**What the task asks:** In the rugby comment below, how many weeks did the Super Rugby competition run this year?

*** Text segment Section Begins ***

Ok, managed to read the full article..

... New Zealand’s has only 14 and the professional season is all over within four months. In France, club governance is the responsibility of an independent organisation [the Ligue Nationale de Rugby or LNR] which is entirely separate from the host union [the Fédération Française de Rugby or FFR]. Down south New Zealand Rugby runs the provincial and the national game.

That is the National Provincial Championship, a competition of 14 representative union based teams run through the SH international window and only semi professional (paid only during it's running). It is run by NZR and goes for two and a half months.


Super Rugby is a competition involving 12 fully professional teams, of which 5 are of New Zealand eligibility, and another joint administered team of Pacific Island eligibility, with NZR involvement. It was a 18 week competition this year, so involved (randomly chosen I believe) extra return fixtures (2 or 3 home and away derbys), and is run by Super Rugby Pacific's own independent Board (or organisation). The teams may or may not be independently run and owned (note, this does not necessarily mean what you think of as 'privately owned').


LNR was setup by FFR and the French Government to administer the professional game in France. In New Zealand, the Players Association and Super Rugby franchises agreed last month to not setup their own governance structure for professional rugby and re-aligned themselves with New Zealand Rugby. They had been proposing to do something like the English model, I'm not sure how closely that would have been aligned to the French system but it did not sound like it would have French union executive representation on it like the LNR does.

In the shaky isles the professional pyramid tapers to a point with the almighty All Blacks. In France the feeling for country is no more important than the sense of fierce local identity spawned at myriad clubs concentrated in the southwest. Progress is achieved by a nonchalant shrug and the wide sweep of nuanced negotiation, rather than driven from the top by a single intense focus.

Yes, it is pretty much a 'representative' selection system at every level, but these union's are having to fight for their existence against the regime that is NZR, and are currently going through their own battle, just as France has recently as I understand it. A single focus, ala the French game, might not be the best outcome for rugby as a whole.


For pure theatre, it is a wonderful article so far. I prefer 'Ntamack New Zealand 2022' though.

The young Crusader still struggles to solve the puzzle posed by the shorter, more compact tight-heads at this level but he had no problem at all with Colombe.

It was interesting to listen to Manny during an interview on Maul or Nothing, he citied that after a bit of banter with the All Black's he no longer wanted one of their jersey's after the game. One of those talks was an eye to eye chat with Tamaiti Williams, there appear to be nothing between the lock and prop, just a lot of give and take. I thought TW angled in and caused Taylor to pop a few times, and that NZ were lucky to be rewarded.

*** Text segment Section Ends ***
*** Records shown Section Begins ***

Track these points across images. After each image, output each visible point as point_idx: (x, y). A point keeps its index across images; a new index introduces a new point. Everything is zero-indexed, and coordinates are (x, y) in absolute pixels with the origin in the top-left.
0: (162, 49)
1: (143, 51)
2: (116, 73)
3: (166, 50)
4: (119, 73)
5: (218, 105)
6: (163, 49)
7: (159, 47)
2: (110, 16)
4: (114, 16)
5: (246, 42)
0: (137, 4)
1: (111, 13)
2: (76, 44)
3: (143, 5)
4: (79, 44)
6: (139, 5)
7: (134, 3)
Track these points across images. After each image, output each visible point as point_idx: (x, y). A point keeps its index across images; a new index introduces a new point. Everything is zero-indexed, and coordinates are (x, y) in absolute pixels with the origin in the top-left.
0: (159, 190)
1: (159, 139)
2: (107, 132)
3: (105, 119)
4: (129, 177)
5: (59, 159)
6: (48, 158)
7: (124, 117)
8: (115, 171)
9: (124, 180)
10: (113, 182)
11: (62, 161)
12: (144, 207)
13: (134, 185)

*** Records shown Section Ends ***
*** Records shown Section Begins ***

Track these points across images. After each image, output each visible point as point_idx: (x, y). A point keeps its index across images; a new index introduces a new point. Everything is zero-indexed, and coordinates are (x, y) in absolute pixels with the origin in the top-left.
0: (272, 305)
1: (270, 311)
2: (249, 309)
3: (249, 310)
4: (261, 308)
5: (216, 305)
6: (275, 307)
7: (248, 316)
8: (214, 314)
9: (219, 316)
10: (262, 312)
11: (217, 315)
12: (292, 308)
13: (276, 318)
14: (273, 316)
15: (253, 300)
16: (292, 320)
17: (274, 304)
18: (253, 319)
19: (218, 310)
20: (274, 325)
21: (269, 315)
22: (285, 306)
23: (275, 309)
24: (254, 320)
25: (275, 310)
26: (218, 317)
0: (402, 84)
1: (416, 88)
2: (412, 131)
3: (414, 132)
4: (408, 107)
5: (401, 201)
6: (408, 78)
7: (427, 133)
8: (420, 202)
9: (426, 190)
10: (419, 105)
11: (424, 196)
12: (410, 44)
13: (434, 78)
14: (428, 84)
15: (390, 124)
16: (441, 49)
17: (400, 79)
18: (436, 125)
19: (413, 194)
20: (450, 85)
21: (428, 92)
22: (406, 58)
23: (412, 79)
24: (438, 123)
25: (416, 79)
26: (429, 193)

*** Records shown Section Ends ***

**Answer to this problem:** 18 weeks.